### Exercise passage
--- START ---

- Origin: Japan
- Genres: J-pop;
- Years active: 2009–2019
- Labels: Sony Music Japan (2009–2019); LDH;
- Past members: Manami Shigetome; Reina Washio; Nozomi Bando; Harumi Sato; Mio Nakajima; Elina Mizuno; Chiharu Muto; Kyoka Ichiki; Shuuka Fujii;
- Website: flower-ldh.jp

= Flower (Japanese group) =

Japanese pop girl group (2009–2019)

Flower was a Japanese pop girl group formed and managed by LDH from 2009 to 2019 and signed to the record label Sony Music Japan. They were a dance and vocal unit of collective girl group E-girls alongside Happiness, Dream and three other original E-girls members. The group consisted of one vocalist and four performers at the time of their disbandment.

==History==

Flower was formed firstly as a performance group, with LDH recruiting four EXPG (Exile Professional Gym) students: Elina Mizuno, Manami Shigetome, Mio Nakajima, and Shuuka Fujii in 2009. They began appearing in Exile music videos and started modeling, before gaining popularity as backup dancers on tour for Exile. On April 24, 2011, E-girls, (EXILE Girls) was formed as a joint project featuring Dream, Happiness, and Flower, but while the other two groups had vocalists, Flower only performed as a dance act at E-girls' shows, but in May 2011, vocalists were added.

As a 9-member group, Flower released their debut single, "Still", on October 12, 2011. The single charted at number 5 during the first week of release, and remained on the chart for several weeks. In November 2011, all members of Flower were confirmed to be joining the collective group E-girls. Flower continued to release several singles throughout 2012 alongside promoting as members of E-girls.

Leader Elina Mizuno left in 2013.

=== 2014: Debut album Flower and Chiharu's departure ===
The group's self-titled first album was released on January 22, 2014.

On January 25, Manami Shigetome and Chiharu Muto were invited to meet British girl group Little Mix prior to their first performance in Japan. They exchanged albums and talked about the possibility of a future collaboration.

On June 11, Flower released their 7th single "Nettaigyo no Namida" (熱帯魚の涙; Tears of a Tropical Fish).

On August 20, the group participated in the VERBAL Presents OTO_MATSURI 2014 × m-flo TOUR “FUTURE IS WOW” Special Final at Yoyogi National Stadium.

--- END ---

### Problems to work on
1 – Please answer these questions about the Flower girl group article:
(a) On what date did Flower release their debut single "Still"?
(b) Which two members were invited to meet Little Mix?
(c) What was the title of Flower's 7th single?
2 – Resume the article on the girl group Flower, starting after its final sentence.

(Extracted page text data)
--- START ---

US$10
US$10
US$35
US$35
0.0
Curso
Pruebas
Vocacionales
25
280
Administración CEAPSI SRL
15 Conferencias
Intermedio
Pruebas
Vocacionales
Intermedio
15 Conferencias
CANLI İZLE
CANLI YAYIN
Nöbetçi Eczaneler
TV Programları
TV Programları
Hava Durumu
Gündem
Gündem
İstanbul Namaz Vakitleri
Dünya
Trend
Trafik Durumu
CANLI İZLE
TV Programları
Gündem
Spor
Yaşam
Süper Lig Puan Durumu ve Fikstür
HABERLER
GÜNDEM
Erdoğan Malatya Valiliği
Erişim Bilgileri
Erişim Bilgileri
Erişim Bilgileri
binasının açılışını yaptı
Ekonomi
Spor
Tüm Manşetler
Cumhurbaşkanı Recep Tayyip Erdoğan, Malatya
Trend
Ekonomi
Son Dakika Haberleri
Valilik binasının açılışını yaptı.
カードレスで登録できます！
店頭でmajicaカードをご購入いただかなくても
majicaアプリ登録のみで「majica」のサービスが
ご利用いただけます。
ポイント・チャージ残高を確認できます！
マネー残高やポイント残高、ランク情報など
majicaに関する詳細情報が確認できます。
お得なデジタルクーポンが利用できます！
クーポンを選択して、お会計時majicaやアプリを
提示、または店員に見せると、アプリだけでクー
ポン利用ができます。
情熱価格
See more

--- END ---
--- START ---

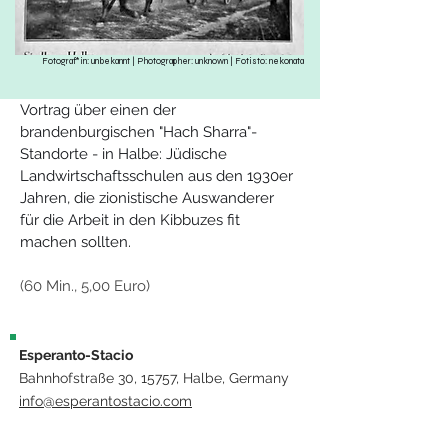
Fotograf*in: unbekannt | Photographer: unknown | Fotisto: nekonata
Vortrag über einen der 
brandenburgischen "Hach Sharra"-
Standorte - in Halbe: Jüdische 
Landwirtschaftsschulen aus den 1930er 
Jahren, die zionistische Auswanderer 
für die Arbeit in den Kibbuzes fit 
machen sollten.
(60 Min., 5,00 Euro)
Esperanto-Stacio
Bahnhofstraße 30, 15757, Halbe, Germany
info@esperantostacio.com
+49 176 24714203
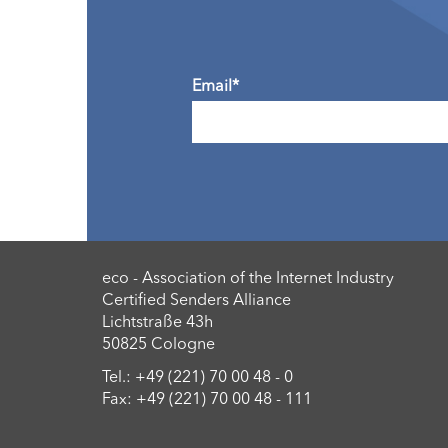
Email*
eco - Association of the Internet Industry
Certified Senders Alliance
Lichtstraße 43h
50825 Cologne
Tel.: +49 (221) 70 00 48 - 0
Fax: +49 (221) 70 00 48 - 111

--- END ---

### Task-by-task results
1 –
(a) October 12, 2011
(b) Manami Shigetome and Chiharu Muto
(c) "Nettaigyo no Namida" (熱帯魚の涙; Tears of a Tropical Fish)

2 –
On October 12, Chiharu Muto officially announced her withdrawal from both E-girls and Flower, deciding to study abroad. Shortly after, on November 12, the group released their 8th single, "Akikaze no Answer" (秋風のアンサー; Answer of the Autumn Wind), being the last single to include Chiharu. The title track was chosen as the theme song for the Nippon TV drama Binta!~ Bengoshi jimu-in Minowa ga ai de Kaiketsu Shimasu ~ (ビンタ！～弁護士事務員ミノワが愛で解決します～) which stars Exile's Matsu in its leading role.

In December 2014, LDH announced that Flower would be releasing their 9th single, "Sayonara, Alice / TOMORROW ~Shiawase no Housoku~" (さよなら、アリス / TOMORROW ～しあわせの法則～; Sayonara, Alice / TOMORROW ~Law of Happiness~) on February 18, 2015. This would be Flower's first double A-side single, and also their first single without Chiharu, as a 7-member group. Additionally, "TOMORROW ~Shiawase no Housoku~" is a cover of the song "Tomorrow" from the musical Annie and was used as the theme song for the Japanese release of the American movie Annie from 2014.

=== 2015: Second album Hanadokei, first tour and Kyoka's departure ===
On February 3, 2015. Flower announced the release of their second album, Hanadokei (花時計) to be released on March 4, less than a month after the release of their double A-side single "Sayonara, Alice / Tomorrow Tomorrow: Shiawase no Hosoku".

On February 14, during the first day of E-girls' second tour COLORFUL WORLD, Flower's first live tour Flower LIVE TOUR 2015 "Hanadokei" was announced to be held in 5 cities starting in June.

On February 24, Flower and Little Mix's collaboration song "Dreamin' Together" (Flower feat. Little Mix) was released. The song was created after both groups reunited in summer 2014 and nominated in the category "Best Collaboration" at the MTV VMAJ 2015.

The group released their 10th single "Blue Sky Blue" on April 29, 2015. The title song was chosen as the commercial song for KOSE's new mascara product, with the CM titled Facio E-girls Demonstration Live (ファシオE-girls実証ライブ) featuring 11 E-girls members.

On October 7, Kyoka Ichiki announced her departure from both Flower and E-girls. In her graduation message she wrote that she wanted to follow different paths.

The group released their 11th single "Hitomi no Oku no Milky Way" (瞳の奥の銀河(ミルキーウェイ); The Milky Way in Your Eyes) on December 16 as their first release as a 6-member group. The song was used as the ending theme for the anime Kindaichi Case Files (R): Season 2, for which member Reina Washio dubs a character. Flower also held a row of live performances titled Flower Gathering Winter 2015 (Flower 花の集い ～2015冬～) to promote the release of this single.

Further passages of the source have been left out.